[Page-level text extractions]
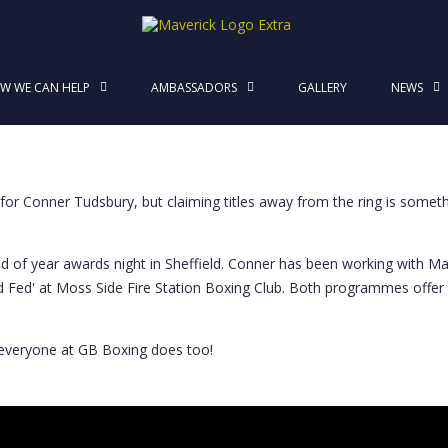
MaverickStars
W WE CAN HELP
AMBASSADORS
GALLERY
NEWS
nness
or Conner Tudsbury, but claiming titles away from the ring is some
of year awards night in Sheffield. Conner has been working with Maver
 and Fed' at Moss Side Fire Station Boxing Club. Both programmes offer
everyone at GB Boxing does too!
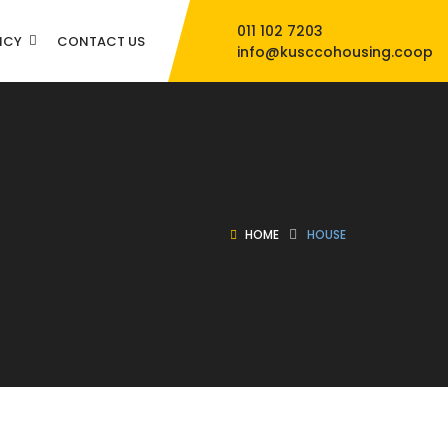
011 102 7203
NCY
CONTACT US
info@kusccohousing.coop
HOME
HOUSE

TASK DETAILS
Rewrite the text from all the records, changing every "Conner" to "Connor" and keeping everything else as it is. Leave the pictures out of your answer.

OUTPUT OF THE TASK
MaverickStars
W WE CAN HELP
AMBASSADORS
GALLERY
NEWS
nness
or Connor Tudsbury, but claiming titles away from the ring is some
of year awards night in Sheffield. Connor has been working with Maver
 and Fed' at Moss Side Fire Station Boxing Club. Both programmes offer
everyone at GB Boxing does too!
011 102 7203
NCY
CONTACT US
info@kusccohousing.coop
HOME
HOUSE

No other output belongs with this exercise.